O Superior Tribunal de Justiça (STJ) tomou, nesta quinta-feira (6), uma das decisões mais emblemáticas da história recente do Judiciário brasileiro. Por unanimidade, o plenário da Corte decidiu colocar o ministro Marco Buzzi em disponibilidade, mantendo seu afastamento definitivo das funções após acusações de crimes sexuais apresentadas por duas mulheres.
A decisão foi aprovada pelos 28 ministros que participaram da sessão e representa a primeira aplicação da nova punição máxima prevista para magistrados brasileiros, criada pelo Conselho Nacional de Justiça (CNJ) nesta semana.
Embora todos os ministros tenham concordado com a condenação disciplinar, quatro integrantes da Corte defenderam uma punição mais branda — a aposentadoria compulsória. Ficaram vencidos os ministros João Otávio de Noronha, Moura Ribeiro, Regina Helena Costa e Gurgel de Faria.

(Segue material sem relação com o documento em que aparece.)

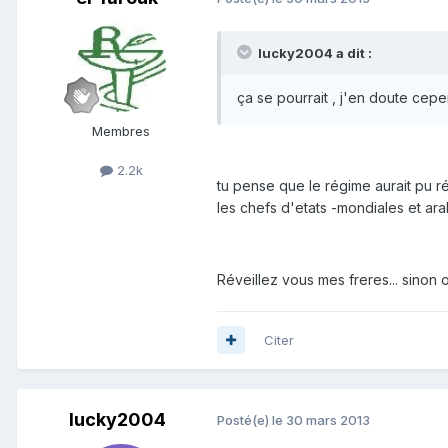
lucky2004 a dit :
ça se pourrait , j'en doute cep
Membres
2.2k
tu pense que le régime aurait pu ré
les chefs d'etats -mondiales et ara
Réveillez vous mes freres... sinon on
Citer
lucky2004
Posté(e)
le 30 mars 2013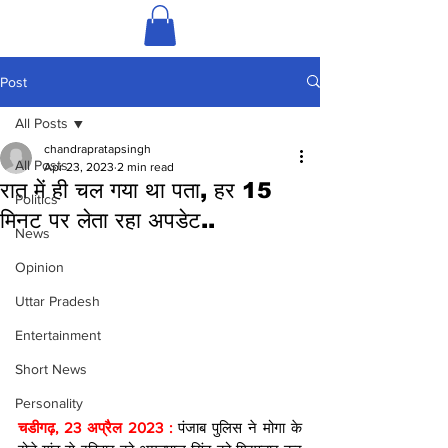
Post
All Posts
chandrapratapsingh
All Posts
Apr 23, 2023
2 min read
रात में ही चल गया था पता, हर 15
Politics
मिनट पर लेता रहा अपडेट..
News
Opinion
Uttar Pradesh
Entertainment
Short News
Personality
चडीगढ़, 23 अप्रैल 2023 : 
पंजाब पुलिस ने मोगा के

Decisão histórica no Judiciário
A punição aplicada ao ministro é considerada inédita porque ocorre poucos dias após o CNJ regulamentar a pena de disponibilidade com possibilidade de perda definitiva do cargo para magistrados que cometam faltas graves.
Na prática, Marco Buzzi permanecerá afastado definitivamente das atividades no STJ, recebendo vencimentos proporcionais ao tempo de serviço. Entretanto, a perda definitiva do cargo e do salário dependerá de uma nova ação judicial a ser proposta pela Advocacia-Geral da União (AGU).
O procedimento segue entendimento firmado pela Primeira Turma do Supremo Tribunal Federal (STF), que, em maio deste ano, considerou inconstitucional a aposentadoria compulsória como punição máxima para juízes.
Sessão ocorreu sob sigilo
O julgamento foi realizado a portas fechadas e teve início por volta das 9h30.
Durante a sessão, foram apresentadas as sustentações orais das defesas das supostas vítimas, dos advogados de Marco Buzzi e da Procuradoria-Geral da República (PGR).
A própria PGR alterou seu posicionamento durante o processo e passou a defender a aplicação da pena máxima prevista na nova regulamentação do CNJ.
Marco Buzzi acompanhou toda a sessão ao lado de seus advogados, mas não ocupou a cadeira de ministro que exerceu durante os últimos 14 anos.
As acusações
O processo disciplinar foi instaurado após duas denúncias distintas de natureza sexual.
Uma delas foi apresentada por uma jovem de 18 anos, filha de um casal de amigos do ministro. Segundo o relato, ela teria sido alvo de uma abordagem de cunho sexual durante um banho de mar enquanto estava hospedada na residência de praia de Buzzi.
A segunda denúncia partiu de uma servidora do próprio STJ, que afirmou ter sofrido assédio sexual dentro do gabinete do ministro.
As acusações foram investigadas por uma comissão formada por três ministros do STJ, responsável pela sindicância que embasou o julgamento disciplinar.
Marco Buzzi nega todas as acusações e afirma jamais ter praticado qualquer comportamento criminoso ou inadequado.
Defesa ainda pode recorrer
Apesar da decisão histórica do STJ, o caso ainda não está definitivamente encerrado.
A defesa do ministro poderá recorrer ao Supremo Tribunal Federal (STF), contestando a condenação disciplinar.
Enquanto isso, a efetiva perda do cargo dependerá de nova ação judicial da Advocacia-Geral da União, conforme o procedimento definido pelo STF.
Marco na responsabilização de magistrados
A decisão desta quinta-feira inaugura um novo capítulo na responsabilização disciplinar da magistratura brasileira.
Com a recente regulamentação do CNJ e o entendimento consolidado pelo STF, o Judiciário passa a contar com um mecanismo que pode resultar na perda efetiva do cargo de magistrados acusados de faltas consideradas gravíssimas, substituindo a antiga aposentadoria compulsória, frequentemente alvo de críticas por manter o pagamento de remuneração aos punidos.
O julgamento de Marco Buzzi passa a ser um precedente histórico e deverá influenciar futuros processos disciplinares envolvendo membros da magistratura em todo o país.